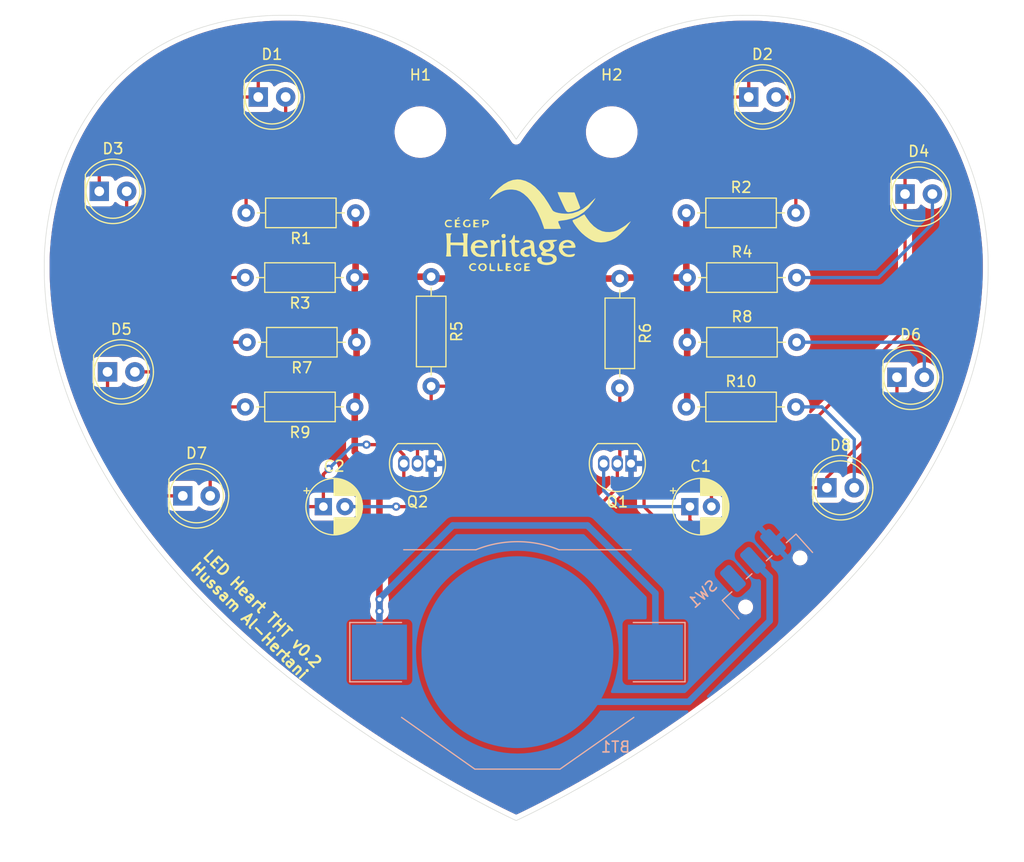
<source format=kicad_pcb>
(kicad_pcb
	(version 20240108)
	(generator "pcbnew")
	(generator_version "8.0")
	(general
		(thickness 1.6)
		(legacy_teardrops no)
	)
	(paper "A4")
	(layers
		(0 "F.Cu" signal)
		(31 "B.Cu" signal)
		(32 "B.Adhes" user "B.Adhesive")
		(33 "F.Adhes" user "F.Adhesive")
		(34 "B.Paste" user)
		(35 "F.Paste" user)
		(36 "B.SilkS" user "B.Silkscreen")
		(37 "F.SilkS" user "F.Silkscreen")
		(38 "B.Mask" user)
		(39 "F.Mask" user)
		(40 "Dwgs.User" user "User.Drawings")
		(41 "Cmts.User" user "User.Comments")
		(42 "Eco1.User" user "User.Eco1")
		(43 "Eco2.User" user "User.Eco2")
		(44 "Edge.Cuts" user)
		(45 "Margin" user)
		(46 "B.CrtYd" user "B.Courtyard")
		(47 "F.CrtYd" user "F.Courtyard")
		(48 "B.Fab" user)
		(49 "F.Fab" user)
		(50 "User.1" user)
		(51 "User.2" user)
		(52 "User.3" user)
		(53 "User.4" user)
		(54 "User.5" user)
		(55 "User.6" user)
		(56 "User.7" user)
		(57 "User.8" user)
		(58 "User.9" user)
	)
	(setup
		(pad_to_mask_clearance 0)
		(allow_soldermask_bridges_in_footprints no)
		(pcbplotparams
			(layerselection 0x00010fc_ffffffff)
			(plot_on_all_layers_selection 0x0000000_00000000)
			(disableapertmacros no)
			(usegerberextensions no)
			(usegerberattributes yes)
			(usegerberadvancedattributes yes)
			(creategerberjobfile yes)
			(dashed_line_dash_ratio 12.000000)
			(dashed_line_gap_ratio 3.000000)
			(svgprecision 4)
			(plotframeref no)
			(viasonmask no)
			(mode 1)
			(useauxorigin no)
			(hpglpennumber 1)
			(hpglpenspeed 20)
			(hpglpendiameter 15.000000)
			(pdf_front_fp_property_popups yes)
			(pdf_back_fp_property_popups yes)
			(dxfpolygonmode yes)
			(dxfimperialunits yes)
			(dxfusepcbnewfont yes)
			(psnegative no)
			(psa4output no)
			(plotreference yes)
			(plotvalue yes)
			(plotfptext yes)
			(plotinvisibletext no)
			(sketchpadsonfab no)
			(subtractmaskfromsilk no)
			(outputformat 1)
			(mirror no)
			(drillshape 1)
			(scaleselection 1)
			(outputdirectory "")
		)
	)
	(net 0 "")
	(net 1 "Net-(D1-K)")
	(net 2 "Net-(Q2-B)")
	(net 3 "Net-(Q1-B)")
	(net 4 "Net-(D5-K)")
	(net 5 "Net-(D1-A)")
	(net 6 "Net-(D2-A)")
	(net 7 "Net-(D3-A)")
	(net 8 "Net-(D4-A)")
	(net 9 "Net-(D5-A)")
	(net 10 "Net-(D6-A)")
	(net 11 "Net-(D7-A)")
	(net 12 "Net-(D8-A)")
	(net 13 "GND")
	(net 14 "VCC")
	(net 15 "/VBAT")
	(net 16 "unconnected-(SW1-C-Pad3)")
	(footprint "LED_THT:LED_D5.0mm" (layer "F.Cu") (at 49.21 117.75))
	(footprint "Resistor_THT:R_Axial_DIN0207_L6.3mm_D2.5mm_P10.16mm_Horizontal" (layer "F.Cu") (at 103.67 119.75))
	(footprint "Resistor_THT:R_Axial_DIN0207_L6.3mm_D2.5mm_P10.16mm_Horizontal" (layer "F.Cu") (at 72.99 119.75 180))
	(footprint "Resistor_THT:R_Axial_DIN0207_L6.3mm_D2.5mm_P10.16mm_Horizontal" (layer "F.Cu") (at 103.75 125.75))
	(footprint "Resistor_THT:R_Axial_DIN0207_L6.3mm_D2.5mm_P10.16mm_Horizontal" (layer "F.Cu") (at 72.91 137.75 180))
	(footprint "LED_THT:LED_D5.0mm" (layer "F.Cu") (at 123.21 135))
	(footprint "Resistor_THT:R_Axial_DIN0207_L6.3mm_D2.5mm_P10.16mm_Horizontal" (layer "F.Cu") (at 97.5 125.84 -90))
	(footprint "LED_THT:LED_D5.0mm" (layer "F.Cu") (at 123.96 118))
	(footprint "Capacitor_THT:CP_Radial_D5.0mm_P2.00mm" (layer "F.Cu") (at 104 147))
	(footprint "LED_THT:LED_D5.0mm" (layer "F.Cu") (at 116.71 145.25))
	(footprint "Resistor_THT:R_Axial_DIN0207_L6.3mm_D2.5mm_P10.16mm_Horizontal" (layer "F.Cu") (at 72.91 125.75 180))
	(footprint "Resistor_THT:R_Axial_DIN0207_L6.3mm_D2.5mm_P10.16mm_Horizontal" (layer "F.Cu") (at 103.67 137.75))
	(footprint "Package_TO_SOT_THT:TO-92_Inline" (layer "F.Cu") (at 80 143 180))
	(footprint "MountingHole:MountingHole_4.3mm_M4" (layer "F.Cu") (at 96.75 112.25))
	(footprint "MountingHole:MountingHole_4.3mm_M4" (layer "F.Cu") (at 79 112.25))
	(footprint "Capacitor_THT:CP_Radial_D5.0mm_P2.00mm" (layer "F.Cu") (at 70 147))
	(footprint "LED_THT:LED_D5.0mm" (layer "F.Cu") (at 49.975 134.5))
	(footprint "logos:heritage-logo-small" (layer "F.Cu") (at 89.626011 120.888201))
	(footprint "Resistor_THT:R_Axial_DIN0207_L6.3mm_D2.5mm_P10.16mm_Horizontal" (layer "F.Cu") (at 80 125.67 -90))
	(footprint "LED_THT:LED_D5.0mm" (layer "F.Cu") (at 109.46 109))
	(footprint "Package_TO_SOT_THT:TO-92_Inline" (layer "F.Cu") (at 98.54 143 180))
	(footprint "Resistor_THT:R_Axial_DIN0207_L6.3mm_D2.5mm_P10.16mm_Horizontal" (layer "F.Cu") (at 103.75 131.75))
	(footprint "logos:heart_largest" (layer "F.Cu") (at 88 138.5))
	(footprint "LED_THT:LED_D5.0mm" (layer "F.Cu") (at 56.96 146))
	(footprint "Resistor_THT:R_Axial_DIN0207_L6.3mm_D2.5mm_P10.16mm_Horizontal" (layer "F.Cu") (at 73.08 131.75 180))
	(footprint "LED_THT:LED_D5.0mm" (layer "F.Cu") (at 63.96 109))
	(footprint "Button_Switch_SMD:SW_SPDT_CK_JS102011SAQN"
		(layer "B.Cu")
		(uuid "96e99be6-cc1a-4981-a418-fca8748516f0")
		(at 111.695414 154.03419 -138)
		(descr "Sub-miniature slide switch, right-angle, http://www.ckswitches.com/media/1422/js.pdf")
		(tags "switch spdt")
		(property "Reference" "SW1"
			(at 5.540199 3.554229 42)
			(layer "B.SilkS")
			(uuid "942c205d-37a7-46d3-a939-96e68ff366ee")
			(effects
				(font
					(size 1 1)
					(thickness 0.15)
				)
				(justify mirror)
			)
		)
		(property "Value" "SW_Push_SPDT"
			(at 0 -5 42)
			(layer "B.Fab")
			(uuid "653c5756-3128-4a02-8901-fd3ad8a02969")
			(effects
				(font
					(size 1 1)
					(thickness 0.15)
				)
				(justify mirror)
			)
		)
		(property "Footprint" "Button_Switch_SMD:SW_SPDT_CK_JS102011SAQN"
			(at 0 0 42)
			(unlocked yes)
			(layer "B.Fab")
			(hide yes)
			(uuid "65c15b78-0c6b-4780-85a5-2ccc6855f22c")
			(effects
				(font
					(size 1.27 1.27)
					(thickness 0.15)
				)
				(justify mirror)
			)
		)
		(property "Datasheet" ""
			(at 0 0 42)
			(unlocked yes)
			(layer "B.Fab")
			(hide yes)
			(uuid "eabc7dc9-c47f-4e86-8cd6-202aadfbd8e5")
			(effects
				(font
					(size 1.27 1.27)
					(thickness 0.15)
				)
				(justify mirror)
			)
		)
		(property "Description" "Momentary Switch, single pole double throw"
			(at 0 0 42)
			(unlocked yes)
			(layer "B.Fab")
			(hide yes)
			(uuid "1cea0e89-91b4-4795-b0d7-573036
... [276872 chars truncated]
</source>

> **What to work on**:
Using the entries above, give again exactly the lines from the line holding "(at 116.71 145.25))" through the line holding "80 143 180))". Include both end lines and nothing else.

> **Exercise result**:
	(footprint "LED_THT:LED_D5.0mm" (layer "F.Cu") (at 116.71 145.25))
	(footprint "Resistor_THT:R_Axial_DIN0207_L6.3mm_D2.5mm_P10.16mm_Horizontal" (layer "F.Cu") (at 72.91 125.75 180))
	(footprint "Resistor_THT:R_Axial_DIN0207_L6.3mm_D2.5mm_P10.16mm_Horizontal" (layer "F.Cu") (at 103.67 137.75))
	(footprint "Package_TO_SOT_THT:TO-92_Inline" (layer "F.Cu") (at 80 143 180))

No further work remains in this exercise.